全く初めて会うスタッフや配信で仕事してはいるけれど実際は初めて会うスタッフもいて、みんなで熱い挨拶を交わす。ステージの後ろは2面ともガラスになっているので、お客さんから見るとビジュアルの抜けはいいが、音は反響するなと思った。しかしいざ鍵盤に指を落とすと、、、足元の転がし(モニター)は反響に左右されず聞こえてるので問題ない。天井が高いので、音は拡散&反響を繰り返すだろうが、それに左右されないくらい硬めの音で聴こえている。これだけでスタッフの愛とプロフェショナリズムを感じる。ポロポロと数曲弾く。リハの僕はいつもピッキーに(あげつらうこと)細かく疑問点を炙り出すが、今日は特にそれが見当たらない。
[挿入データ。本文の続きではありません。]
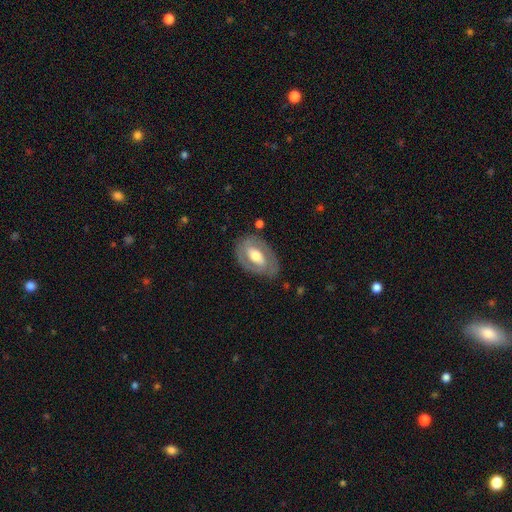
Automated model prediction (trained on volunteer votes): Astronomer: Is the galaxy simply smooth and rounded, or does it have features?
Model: featured or disk — 66%.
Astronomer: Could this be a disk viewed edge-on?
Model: no — 93%.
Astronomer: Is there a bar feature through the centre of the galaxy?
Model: no — 37% (runner-up: weak, 35%).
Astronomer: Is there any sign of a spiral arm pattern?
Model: yes — 54% (runner-up: no, 46%).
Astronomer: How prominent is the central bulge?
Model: moderate — 63%.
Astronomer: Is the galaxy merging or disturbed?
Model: none — 74%.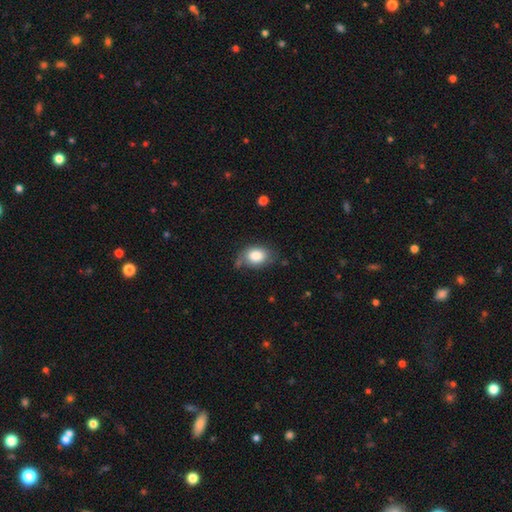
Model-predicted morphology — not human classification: smooth-or-featured: smooth: 82% | featured or disk: 10% | star or artifact: 8%
  how-rounded: in between: 73% | round: 26% | cigar-shaped: 1%
  merging: none: 62% | minor disturbance: 27% | major disturbance: 8% | merger: 4%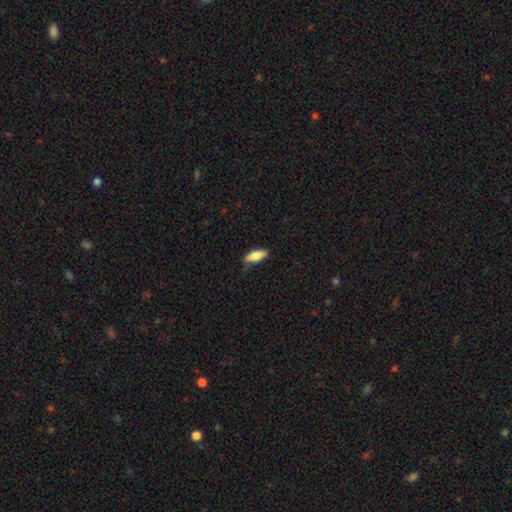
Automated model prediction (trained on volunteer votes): A smooth galaxy with no disk features (82%) that is in between round and cigar-shaped (72%). Merging: none (70%).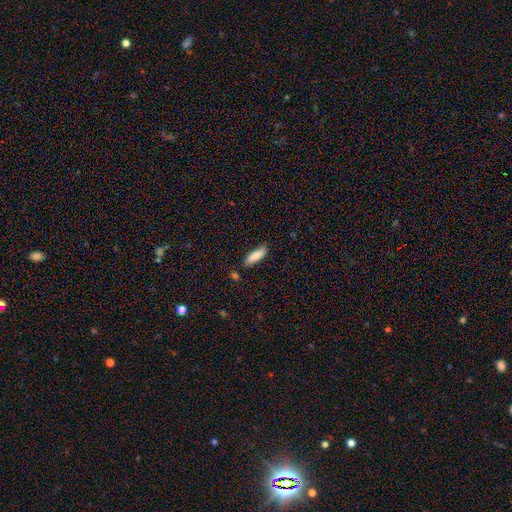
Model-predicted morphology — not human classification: Smooth or featured? Predicted: smooth (p=0.81). How rounded? Predicted: cigar-shaped (p=0.52). Merging? Predicted: none (p=0.80).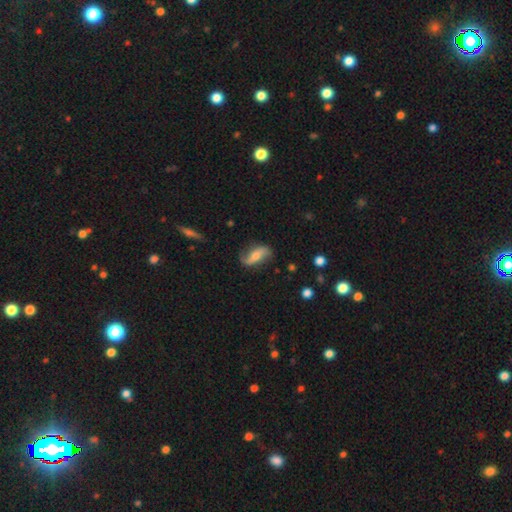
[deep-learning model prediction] Smooth or featured? featured or disk (73%)
Edge-on disk? no (91%)
Bar? no (38%)
Spiral arms? yes (92%)
Spiral winding? loose (79%)
Spiral arm count? 2 (89%)
Bulge size? moderate (53%)
Merging? none (74%)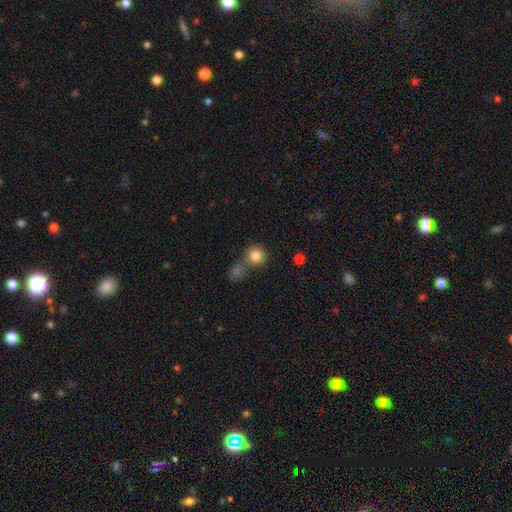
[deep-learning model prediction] Overall: smooth (83%). How rounded: round (87%). Merging: none (51%; merger 34%).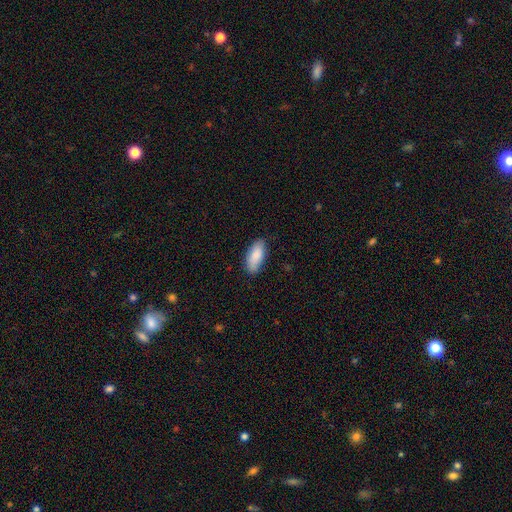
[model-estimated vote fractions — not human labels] smooth 86%, featured or disk 8%, star or artifact 6%. Down the decision tree: how rounded — in between (89%); merging — none (81%).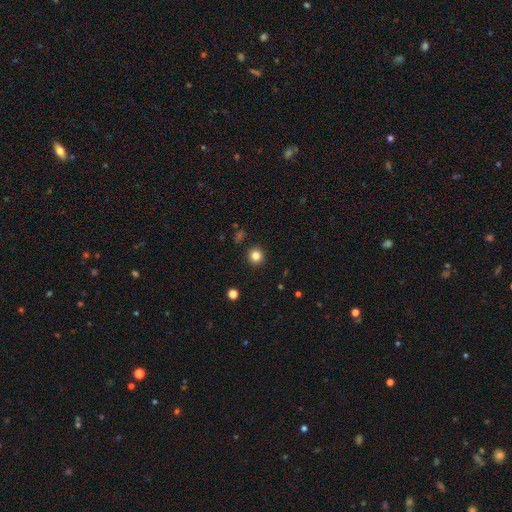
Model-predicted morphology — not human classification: smooth-or-featured: smooth: 82% | star or artifact: 12% | featured or disk: 5%
  how-rounded: round: 95% | in between: 4% | cigar-shaped: 1%
  merging: none: 93% | minor disturbance: 5% | major disturbance: 2% | merger: 1%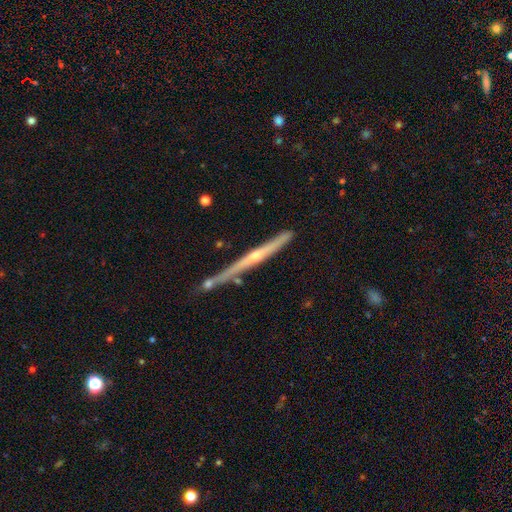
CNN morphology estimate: Overall: featured or disk (79%). Edge-on disk: yes (97%). Edge-on bulge: rounded (68%). Merging: none (75%).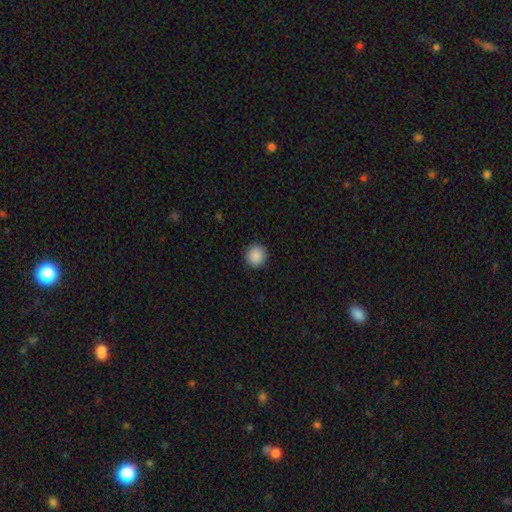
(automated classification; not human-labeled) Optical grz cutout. It shows a smooth galaxy with no disk features (89%) that is round (89%). Merging: none (92%).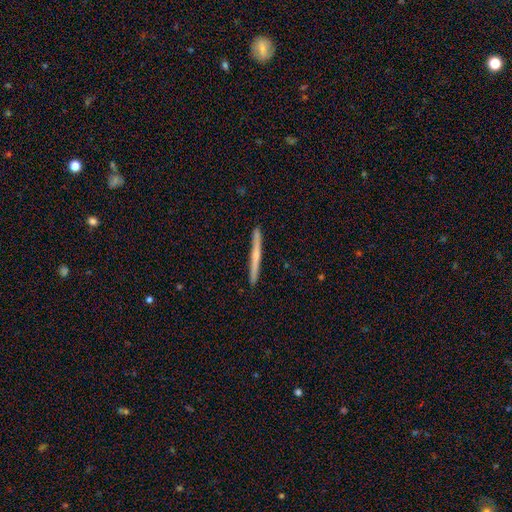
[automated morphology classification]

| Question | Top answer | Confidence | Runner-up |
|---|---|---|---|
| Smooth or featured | featured or disk | 47% | tied: smooth (47%) |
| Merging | none | 91% | minor disturbance (6%) |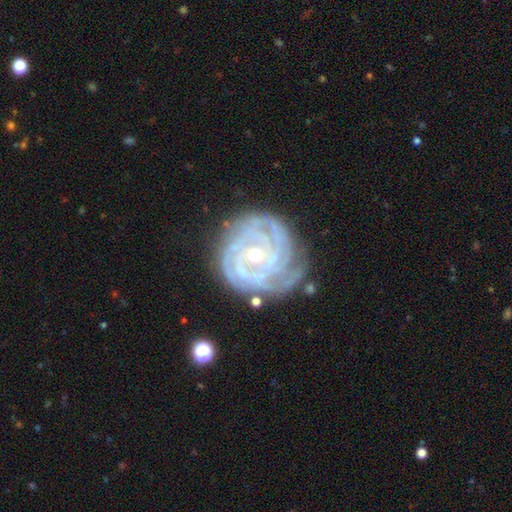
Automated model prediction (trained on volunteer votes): The model was most divided on "spiral arm count": 3: 24%, 4: 23%, can't tell: 21%, 2: 14%, more than 4: 11%, 1: 7%. Remaining: spiral arms — yes (98%); edge-on disk — no (98%); smooth or featured — featured or disk (90%); spiral winding — tight (85%); merging — none (72%); bar — no (67%); bulge size — small (49%).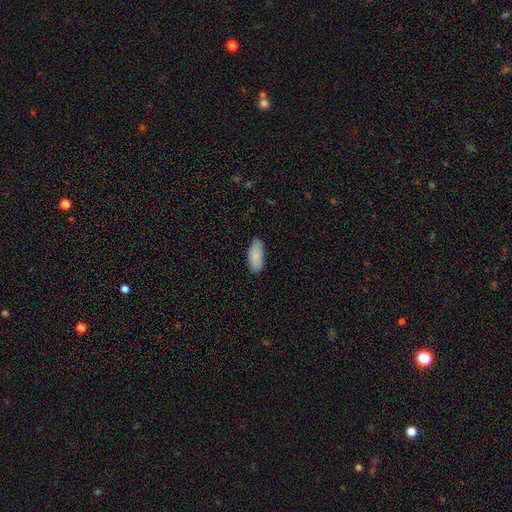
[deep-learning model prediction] Q: Smooth or featured?
A: smooth (88%); runner-up: star or artifact (6%)
Q: How rounded?
A: in between (87%); runner-up: cigar-shaped (11%)
Q: Merging?
A: none (86%); runner-up: minor disturbance (11%)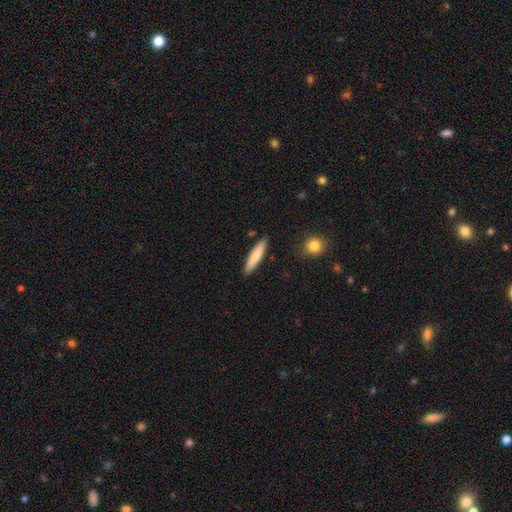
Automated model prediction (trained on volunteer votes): smooth-or-featured: smooth: 76% | featured or disk: 18% | star or artifact: 6%
  how-rounded: cigar-shaped: 84% | in between: 15% | round: 1%
  merging: none: 88% | minor disturbance: 9% | merger: 2% | major disturbance: 2%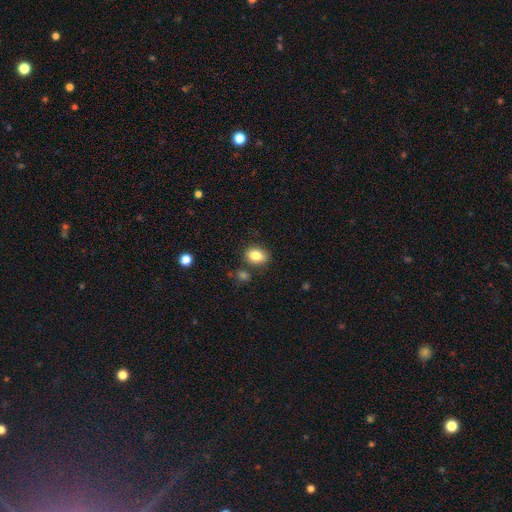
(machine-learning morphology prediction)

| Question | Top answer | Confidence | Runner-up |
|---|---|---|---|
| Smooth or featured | smooth | 84% | star or artifact (9%) |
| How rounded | in between | 70% | round (29%) |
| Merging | none | 80% | minor disturbance (12%) |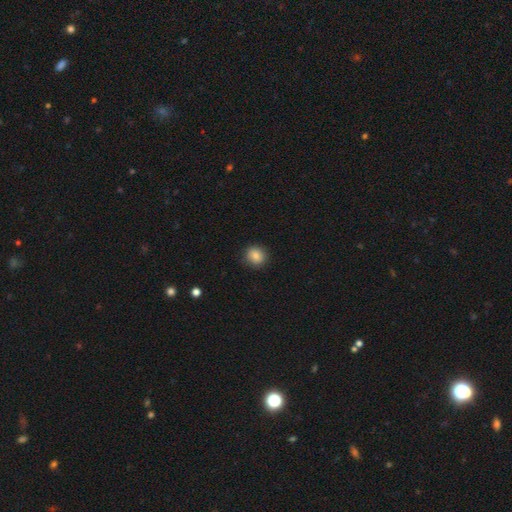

これだけバッチリの音量音質で聴こえていると、お客さんが本番で入って身体に吸音しても、特に大差はなくモニターで全体の音を把握することができるだろう。
「ペダルを固定してもらってもいいですか?」
「もちろんですよ。そのつもりです。位置はここでいいですか?」
「うん、この感じで、僕は足をたくさん動かすのでゴリゴリに固定しちゃってくださいね、剥がれぬように。」
「了解しました。」
どんどん本番さながらに弾いちゃうと、パテーションの向こうから様子を見守るお客さんから拍手が起こる。なんだか嬉しい。嬉しいがぐっと堪える。リハなので過剰なリアクションはやらない。この時点でまだ出会っていない設定なのだから。気になるポイントを残らずチェックする。大丈夫そうだ。